[Start of section]
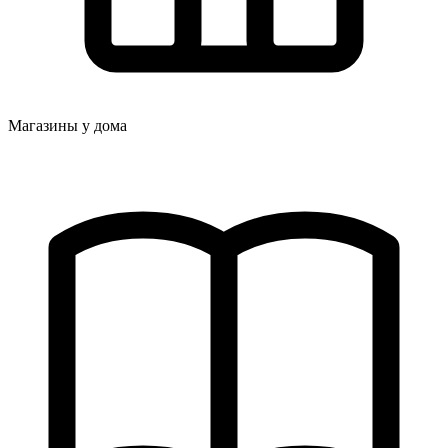
Магазины у дома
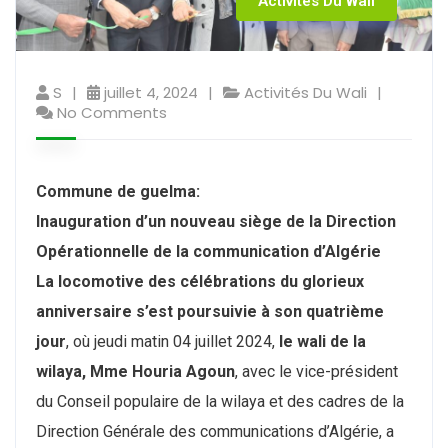
Activités Du Wali
S
juillet 4, 2024
Activités Du Wali
No Comments
Commune de guelma:
Inauguration d’un nouveau siège de la Direction
Opérationnelle de la communication d’Algérie
La locomotive des célébrations du glorieux
anniversaire s’est poursuivie à son quatrième
jour
, où jeudi matin 04 juillet 2024,
le wali de la
wilaya, Mme Houria Agoun
, avec le vice-président
du Conseil populaire de la wilaya et des cadres de la
Direction Générale des communications d’Algérie, a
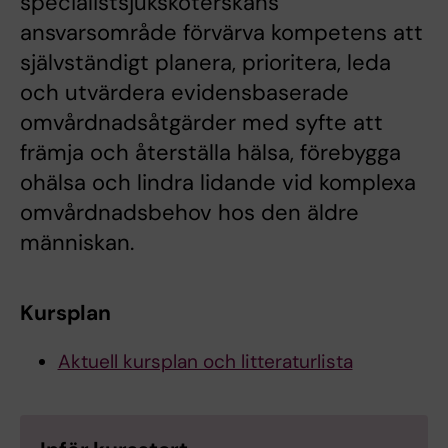
specialistsjuksköterskans
ansvarsområde förvärva kompetens att
självständigt planera, prioritera, leda
och utvärdera evidensbaserade
omvårdnadsåtgärder med syfte att
främja och återställa hälsa, förebygga
ohälsa och lindra lidande vid komplexa
omvårdnadsbehov hos den äldre
människan.
Kursplan
Aktuell kursplan och litteraturlista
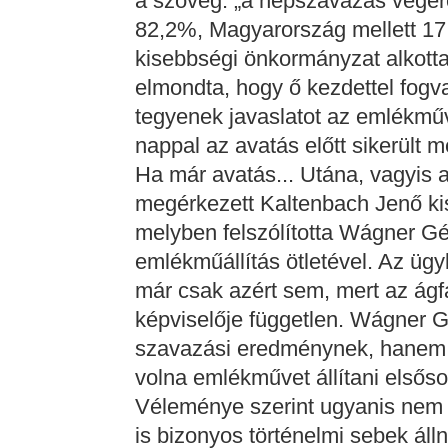
a szöveg: „a népszavazás véger
82,2%, Magyarország mellett 17,
kisebbségi önkormányzat alkott
elmondta, hogy ő kezdettel fogva
tegyenek javaslatot az emlékmű
nappal az avatás előtt sikerült 
Ha már avatás... Utána, vagyis 
megérkezett Kaltenbach Jenő ki
melyben felszólította Wágner Gé
emlékműállítás ötletével. Az ügy
már csak azért sem, mert az ágf
képviselője független. Wágner G
szavazási eredménynek, hanem
volna emlékművet állítani elsős
Véleménye szerint ugyanis nem 
is bizonyos történelmi sebek áll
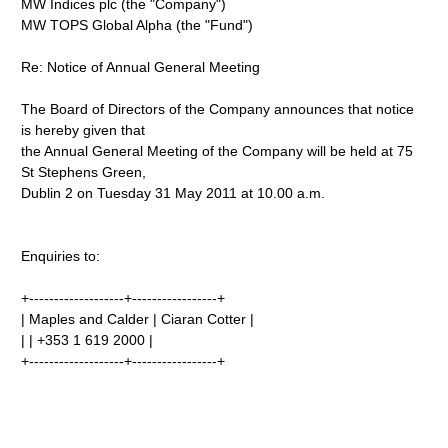
MW Indices plc (the "Company")
MW TOPS Global Alpha (the "Fund")
Re: Notice of Annual General Meeting
The Board of Directors of the Company announces that notice
is hereby given that
the Annual General Meeting of the Company will be held at 75
St Stephens Green,
Dublin 2 on Tuesday 31 May 2011 at 10.00 a.m.
Enquiries to:
+-------------------+-----------------+
| Maples and Calder | Ciaran Cotter |
| | +353 1 619 2000 |
+-------------------+-----------------+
[End of section]
### Goal of the exercise:
Produce an exact copy of the lines from the line containing "a szöveg: „a népszavazás véger" through the last line of the records, with no pictures and no other text.

### Response:
a szöveg: „a népszavazás véger
82,2%, Magyarország mellett 17,
kisebbségi önkormányzat alkott
elmondta, hogy ő kezdettel fogva
tegyenek javaslatot az emlékmű
nappal az avatás előtt sikerült 
Ha már avatás... Utána, vagyis 
megérkezett Kaltenbach Jenő ki
melyben felszólította Wágner Gé
emlékműállítás ötletével. Az ügy
már csak azért sem, mert az ágf
képviselője független. Wágner G
szavazási eredménynek, hanem
volna emlékművet állítani elsős
Véleménye szerint ugyanis nem 
is bizonyos történelmi sebek áll
MW Indices plc (the "Company")
MW TOPS Global Alpha (the "Fund")
Re: Notice of Annual General Meeting
The Board of Directors of the Company announces that notice
is hereby given that
the Annual General Meeting of the Company will be held at 75
St Stephens Green,
Dublin 2 on Tuesday 31 May 2011 at 10.00 a.m.
Enquiries to:
+-------------------+-----------------+
| Maples and Calder | Ciaran Cotter |
| | +353 1 619 2000 |
+-------------------+-----------------+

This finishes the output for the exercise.